At the Deep Water Bay 500m dragon boat races on Sunday, several boats were knocked over by waves, adding extra excitement to the event. Later in the afternoon, yet another boat that had just finished a race got nailed by a large wave and proceeded to fill with water and slowly flip over. People who were watching from shore clapped with amusement as the paddlers flailed about until it became clear that four of the paddlers could not swim. I am happy to say that they were all rescued by members of their team. It seemed that the people on the shore either didn't know that there were people in trouble, or they did know but could/would not offer aid. I also stood by with the other onlookers for a few moments until I spotted a young woman swimming poorly and went in for her. I grabbed the paddle that she was using to float on and hauled her to shore; it was nothing amazing, unlike the two men who towed their teammates all 100 meters to safety. Of course we had to emerge over a group of rocks so by the time the ordeal was over, my feet were sliced to ribbons and I had ripped off the toenail of my smallest toe.

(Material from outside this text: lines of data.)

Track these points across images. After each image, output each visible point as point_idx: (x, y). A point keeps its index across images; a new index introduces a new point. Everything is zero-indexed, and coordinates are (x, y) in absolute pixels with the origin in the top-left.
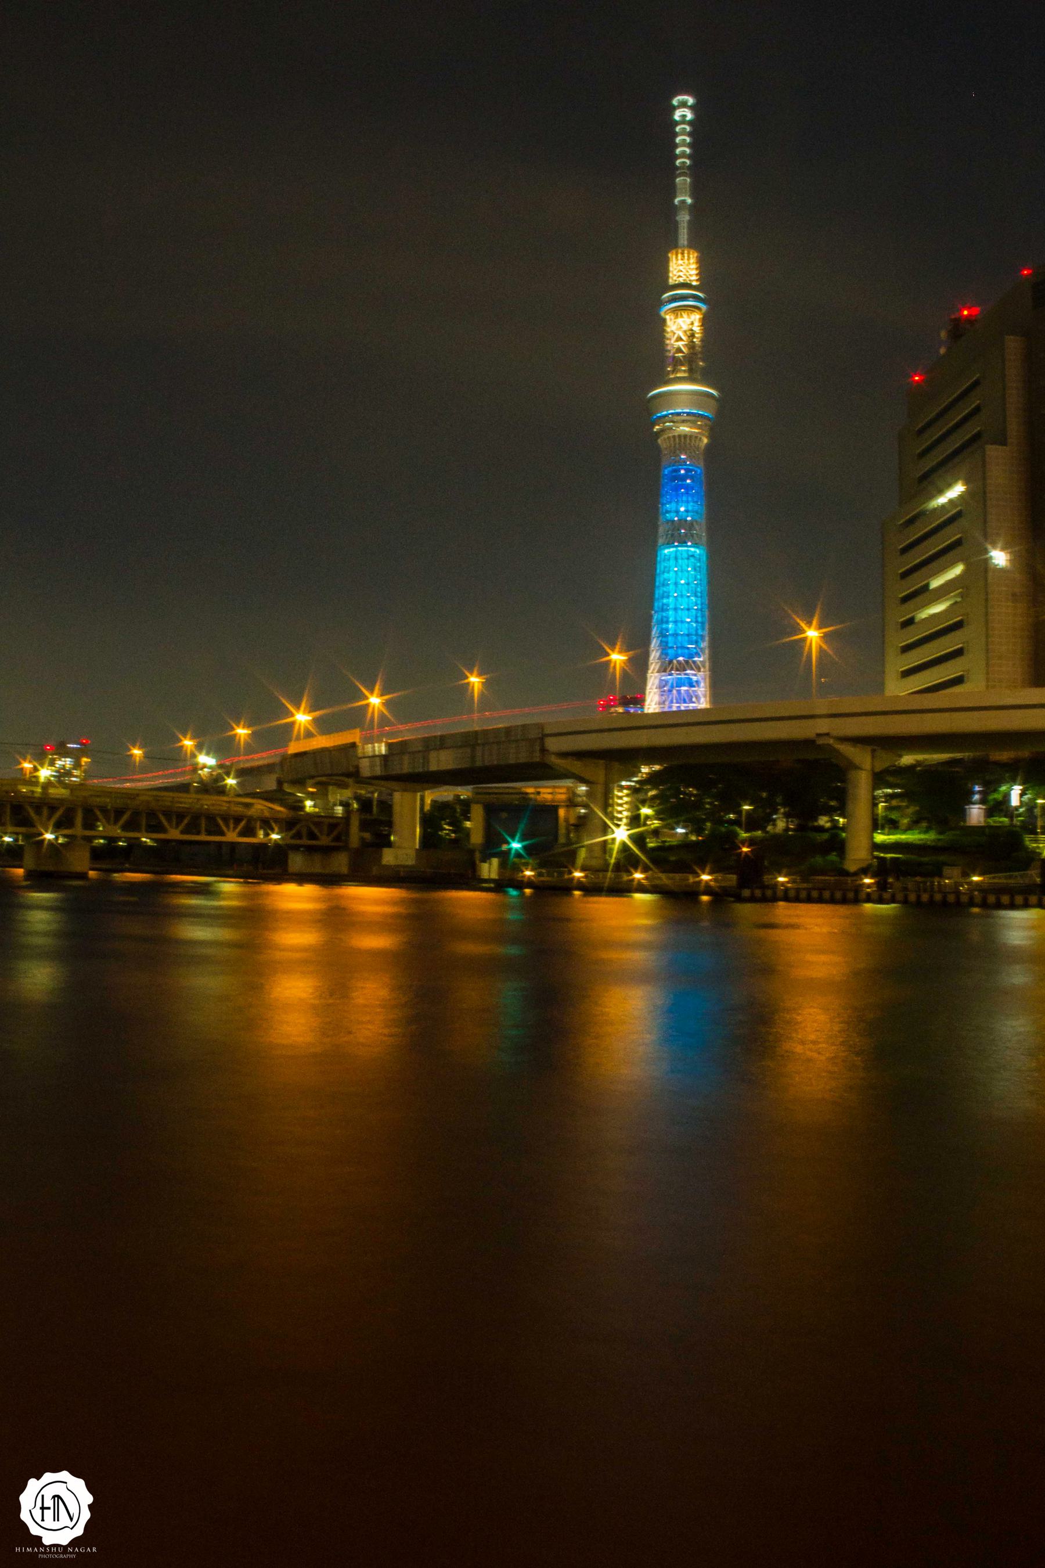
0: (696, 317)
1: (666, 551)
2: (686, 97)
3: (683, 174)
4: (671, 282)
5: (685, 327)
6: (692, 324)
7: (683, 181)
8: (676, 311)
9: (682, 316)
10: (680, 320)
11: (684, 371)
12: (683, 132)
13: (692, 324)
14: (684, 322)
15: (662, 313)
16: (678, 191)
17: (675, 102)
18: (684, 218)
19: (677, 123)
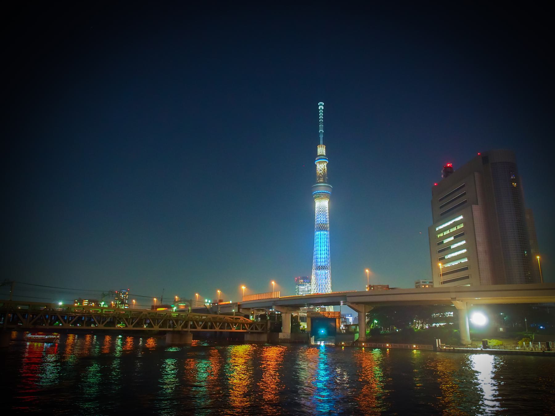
0: (325, 164)
1: (317, 233)
2: (322, 103)
3: (321, 124)
4: (318, 154)
5: (322, 167)
6: (324, 166)
7: (321, 126)
8: (319, 162)
9: (321, 164)
10: (321, 165)
11: (322, 180)
12: (321, 112)
13: (324, 166)
14: (322, 166)
15: (316, 163)
16: (320, 128)
17: (319, 103)
18: (321, 136)
19: (319, 110)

This is not the first time that I have noted how many people who live by water do not know how to swim. Worse, many non-swimmers don't let their inability stop them from entering water without personal flotation devices. I'm talking about life jackets, not pool toys. A few years ago I watched the lifeguards in Shek O rescue four women whose overloaded, inflatable lounger had inexplicably flipped over when it had encountered a wave. It amazes me how stupid people can be with their lives. If I could not swim and I knew that boats were tipping over in the waves, I would put on a PFD. I would not bank of the probability that my boat would not be one of the minority of boats that flipped, because the penalty for being wrong would be too high a price to pay.